Home People Research Publication Glossary Contacts



Back to research topics List


Computerized Training Tools for Cryosurgery


Cryosurgery is the destruction of undesired tissues by freezing. Despite the continuous development of devices and techniques for minimally invasive cryosurgery, modern cryosurgery frequently falls short of maximizing cryodestruction to the target region, while minimizing cryoinjury to the surrounding tissues. Here, one of the most significant difficulties—and probably the less intuitive obstacle to overcome—is the design and generation of a frozen region to adequately correlate with the shape of the target region and established criteria for cryosurgery success. This project focuses on medical training and education associated with planning and creation of the optimal 3D thermal field for cryosurgery, for the benefit of the surgeon, the medical researcher, and the clinical instrumentation developer.


A computerized training tool is developed in this project, the objectives being to shorten the clinician’s learning curve, reduce practice time, enable case studies of “what-if” scenarios, and to enable revaluation of past clinical procedures via a cryosurgery database. While the training tool is designed for general purposes, due to its high clinical relevancy, a particular attention is given to prostate cryosurgery.

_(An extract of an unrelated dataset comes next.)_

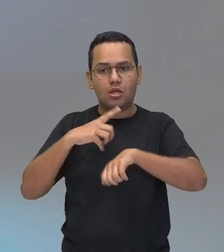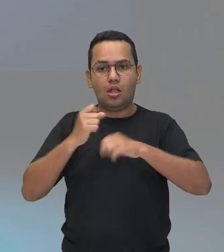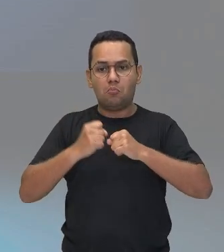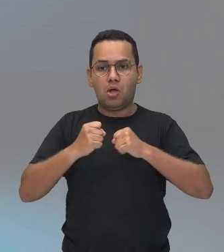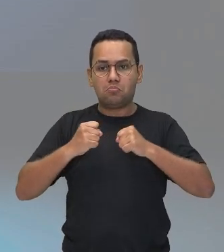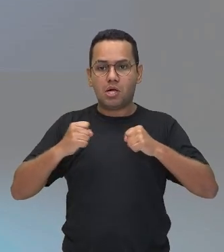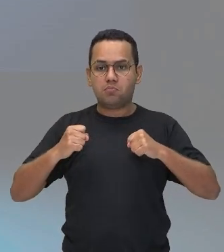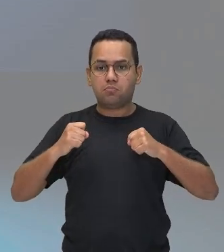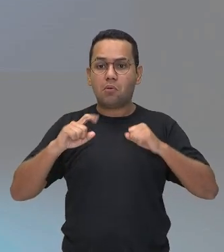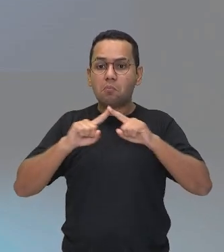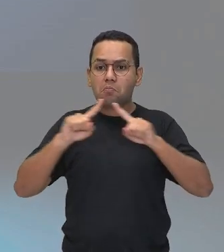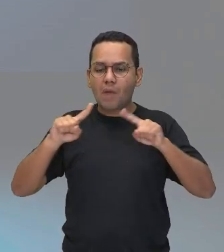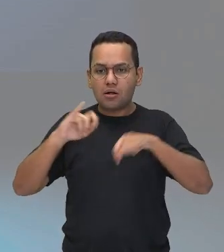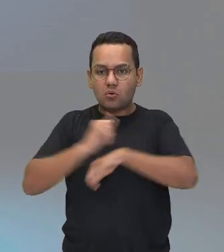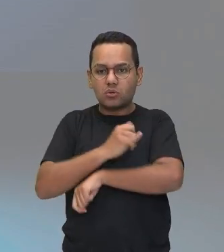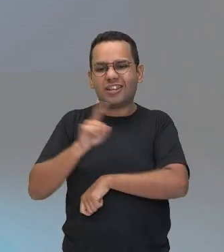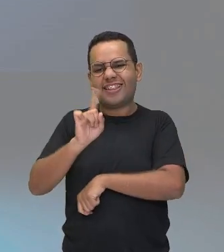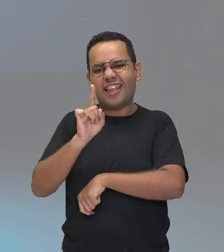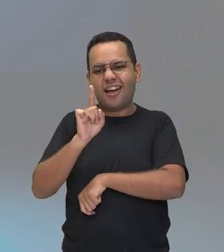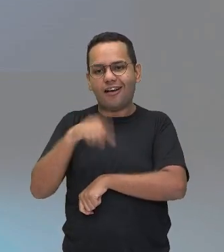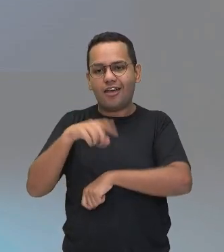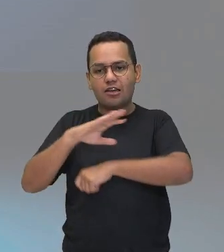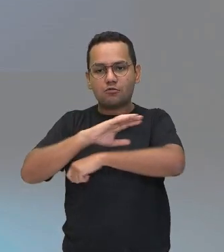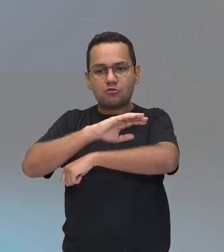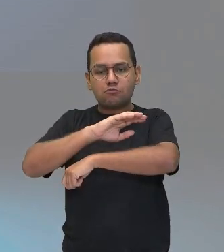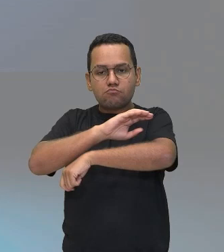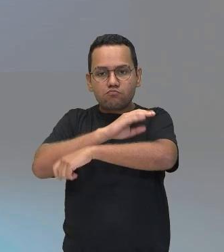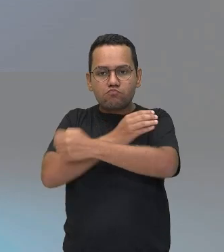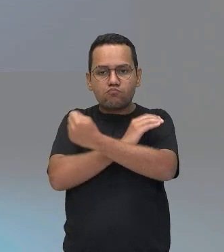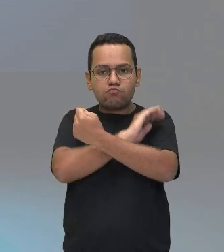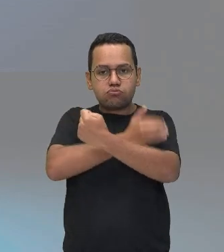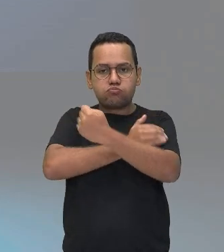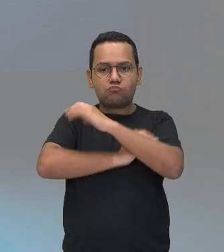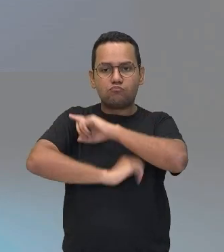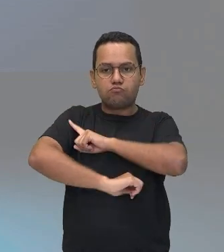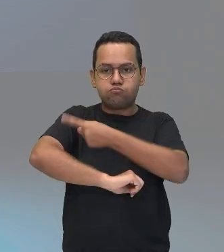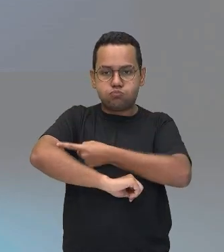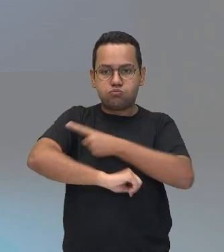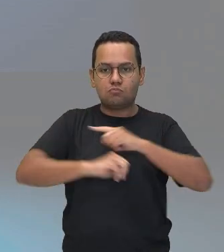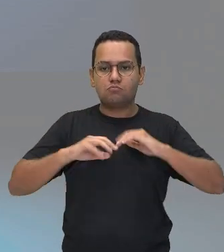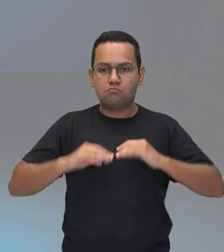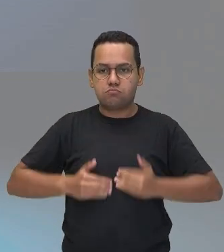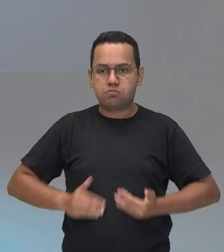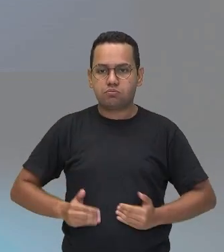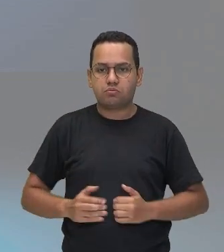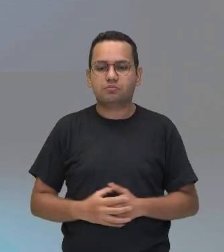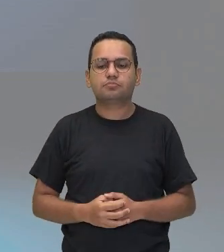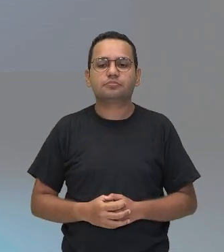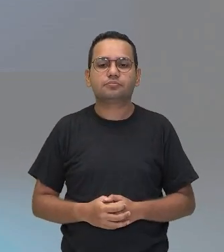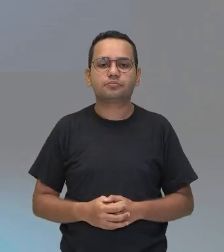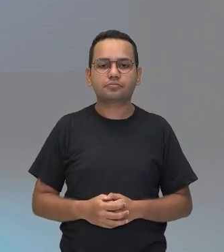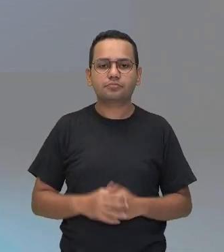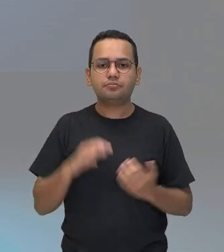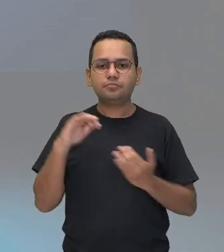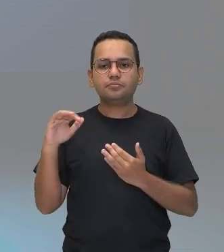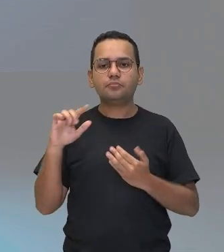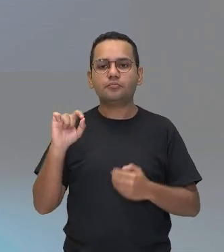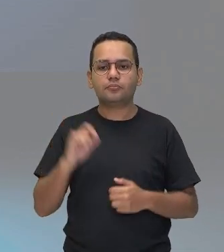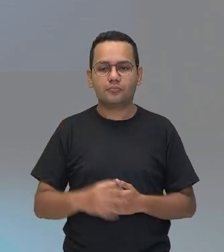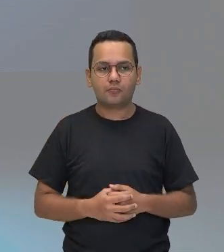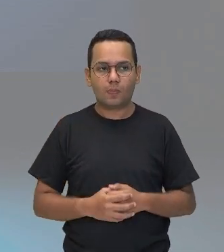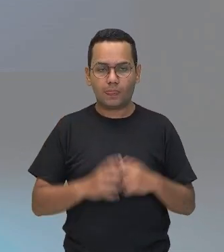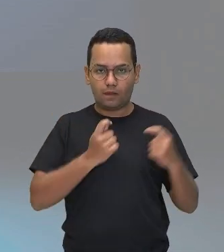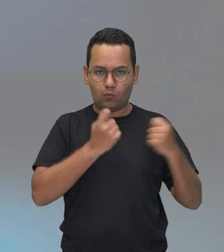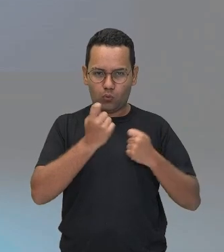né? Então, nada é feito por acaso. E a pressão arterial, ela vai melhorar, por quê?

This project integrates computational techniques for simulation of the surgical procedure, including the imaging effects unique to freezing, and predictions of the bioheat transfer process in the clinically treated area. This project utilizes rapid simulation techniques for bioheat transfer, and recently developed algorithms for computerized planning of cryosurgery.


Further included in this project are new tools to simulate ultrasound imaging, interactive prostate shape reconstruction from 3D TRUS images, and simulating the effect of tumor growth on the prostate shape.


This project is conducted in collaboration with the Computational Engineering & Robotics Laboratory.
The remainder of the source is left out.